WORK TASK
Lines with the word "Store" in them must be copied from the records below.
#### SOURCE INFORMATION
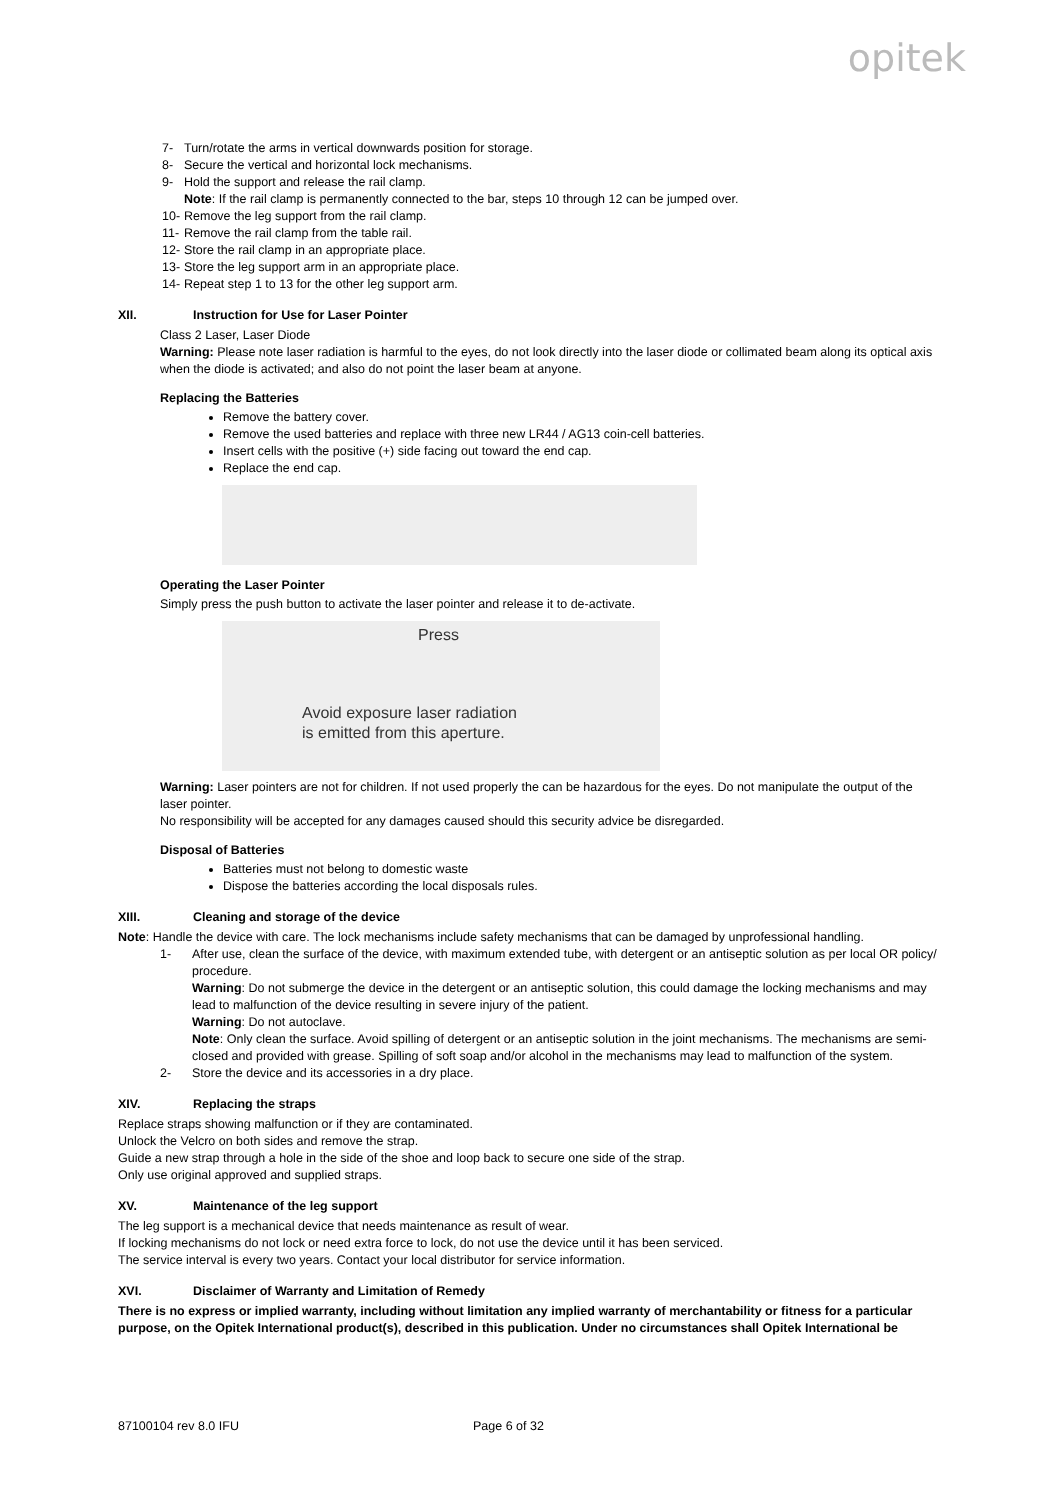opitek
7- Turn/rotate the arms in vertical downwards position for storage.
8- Secure the vertical and horizontal lock mechanisms.
9- Hold the support and release the rail clamp.
Note: If the rail clamp is permanently connected to the bar, steps 10 through 12 can be jumped over.
10- Remove the leg support from the rail clamp.
11- Remove the rail clamp from the table rail.
12- Store the rail clamp in an appropriate place.
13- Store the leg support arm in an appropriate place.
14- Repeat step 1 to 13 for the other leg support arm.
XII. Instruction for Use for Laser Pointer
Class 2 Laser, Laser Diode
Warning: Please note laser radiation is harmful to the eyes, do not look directly into the laser diode or collimated beam along its optical axis when the diode is activated; and also do not point the laser beam at anyone.
Replacing the Batteries
Remove the battery cover.
Remove the used batteries and replace with three new LR44 / AG13 coin-cell batteries.
Insert cells with the positive (+) side facing out toward the end cap.
Replace the end cap.
Operating the Laser Pointer
Simply press the push button to activate the laser pointer and release it to de-activate.
Press
Avoid exposure laser radiation
is emitted from this aperture.
Warning: Laser pointers are not for children. If not used properly the can be hazardous for the eyes. Do not manipulate the output of the laser pointer.
No responsibility will be accepted for any damages caused should this security advice be disregarded.
Disposal of Batteries
Batteries must not belong to domestic waste
Dispose the batteries according the local disposals rules.
XIII. Cleaning and storage of the device
Note: Handle the device with care. The lock mechanisms include safety mechanisms that can be damaged by unprofessional handling.
1- After use, clean the surface of the device, with maximum extended tube, with detergent or an antiseptic solution as per local OR policy/ procedure.
Warning: Do not submerge the device in the detergent or an antiseptic solution, this could damage the locking mechanisms and may lead to malfunction of the device resulting in severe injury of the patient.
Warning: Do not autoclave.
Note: Only clean the surface. Avoid spilling of detergent or an antiseptic solution in the joint mechanisms. The mechanisms are semi-closed and provided with grease. Spilling of soft soap and/or alcohol in the mechanisms may lead to malfunction of the system.
2- Store the device and its accessories in a dry place.
XIV. Replacing the straps
Replace straps showing malfunction or if they are contaminated.
Unlock the Velcro on both sides and remove the strap.
Guide a new strap through a hole in the side of the shoe and loop back to secure one side of the strap.
Only use original approved and supplied straps.
XV. Maintenance of the leg support
The leg support is a mechanical device that needs maintenance as result of wear.
If locking mechanisms do not lock or need extra force to lock, do not use the device until it has been serviced.
The service interval is every two years. Contact your local distributor for service information.
XVI. Disclaimer of Warranty and Limitation of Remedy
There is no express or implied warranty, including without limitation any implied warranty of merchantability or fitness for a particular purpose, on the Opitek International product(s), described in this publication. Under no circumstances shall Opitek International be
87100104 rev 8.0 IFU Page 6 of 32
########
EXERCISE ANSWER
12- Store the rail clamp in an appropriate place.
13- Store the leg support arm in an appropriate place.
2- Store the device and its accessories in a dry place.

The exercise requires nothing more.